**YOUR TASK:** Among the records, find the lines that hold the string "select" and return them.

Data excerpts:
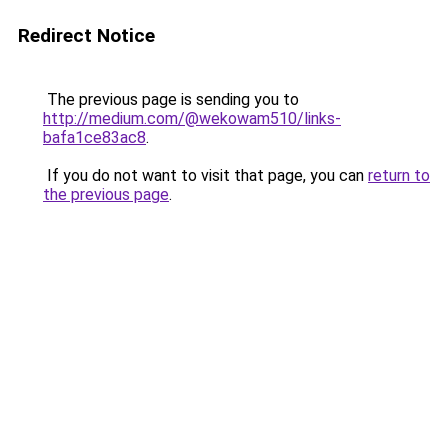
Redirect Notice
The previous page is sending you to
http://medium.com/@wekowam510/links-
bafa1ce83ac8
.
If you do not want to visit that page, you can
return to
the previous page
.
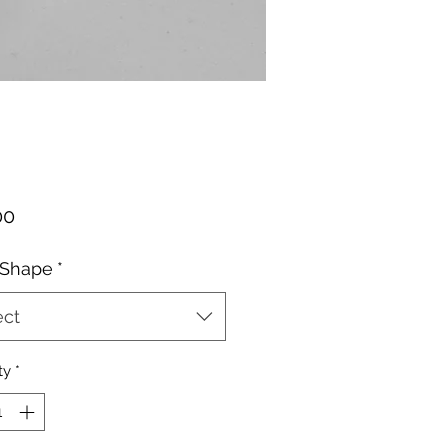
Price
00
 Shape
*
ect
ty
*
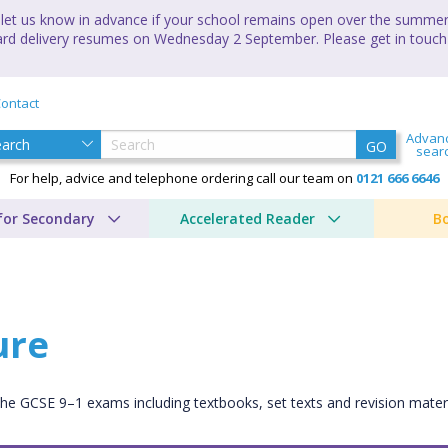
let us know in advance if your school remains open over the summer 
andard delivery resumes on Wednesday 2 September. Please get in touch
ontact
Advan
GO
sear
For help, advice and telephone ordering call our team on
0121 666 6646
for Secondary
Accelerated Reader
B
ure
 the GCSE 9–1 exams including textbooks, set texts and revision mate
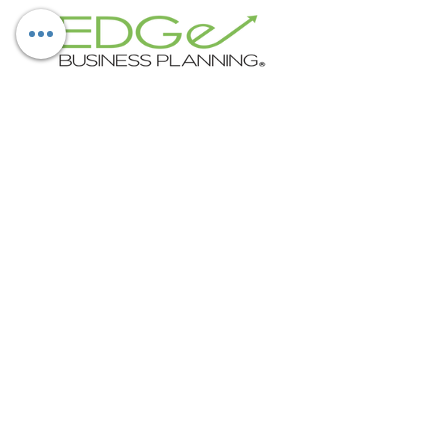
Subscribe Now
ABOUT EDGE BUSINESS PLANNING
EDGe supports businesses with all
aspects of finance and accounting
including strategy, budgeting,
forecasting, cash flow management,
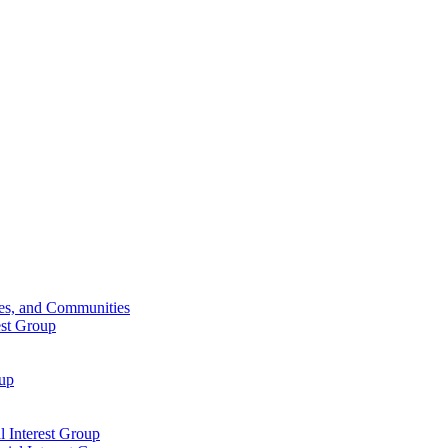
ies, and Communities
est Group
oup
 Interest Group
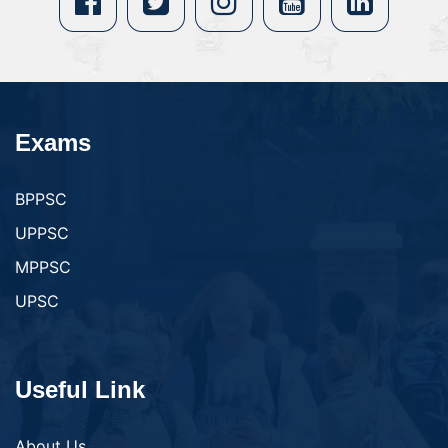
Exams
BPPSC
UPPSC
MPPSC
UPSC
Useful Link
About Us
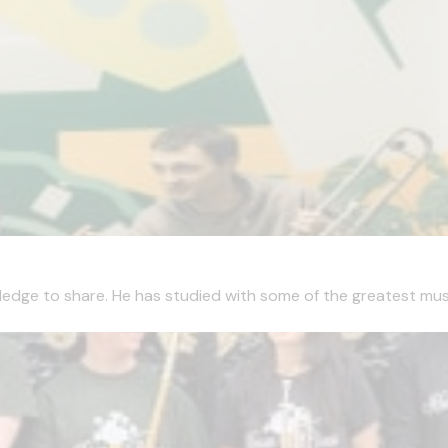
edge to share. He has studied with some of the greatest musici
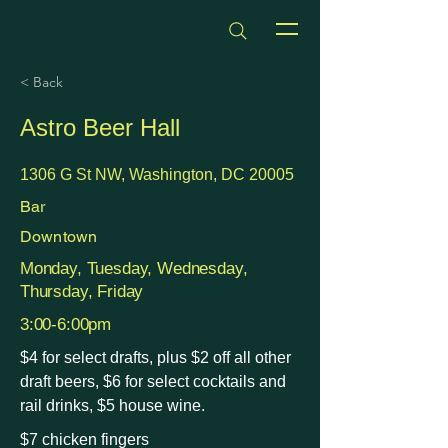
dmvhappyhours.com
< Back
Astro Beer Hall
1306 G St NW, Washington, DC 20005
Bar
Downtown
Monday, Tuesday, Wednesday,
Thursday, Friday
3:00-6:00pm
$4 for select drafts, plus $2 off all other
draft beers, $6 for select cocktails and
rail drinks, $5 house wine.
$7 chicken fingers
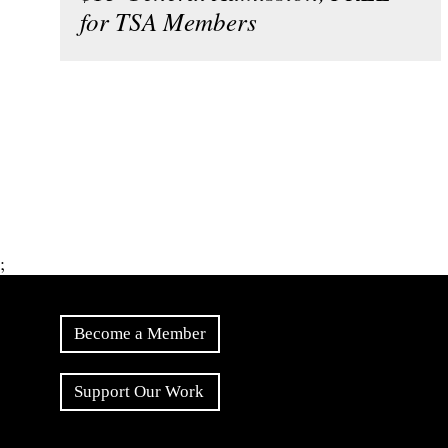
for TSA Members
;
Become a Member
Support Our Work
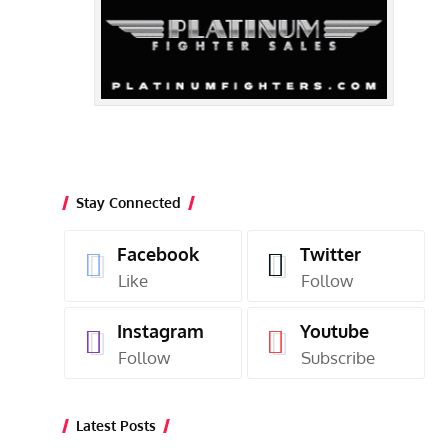
Stay Connected
Facebook
Twitter
Like
Follow
Instagram
Youtube
Follow
Subscribe
Latest Posts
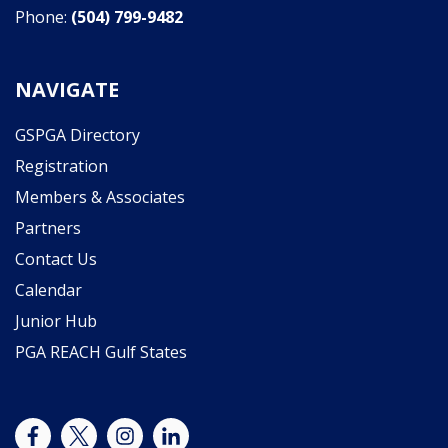
Phone:
(504) 799-9482
NAVIGATE
GSPGA Directory
Registration
Members & Associates
Partners
Contact Us
Calendar
Junior Hub
PGA REACH Gulf States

**ANSWER SECTION:**
$4 for select drafts, plus $2 off all other
draft beers, $6 for select cocktails and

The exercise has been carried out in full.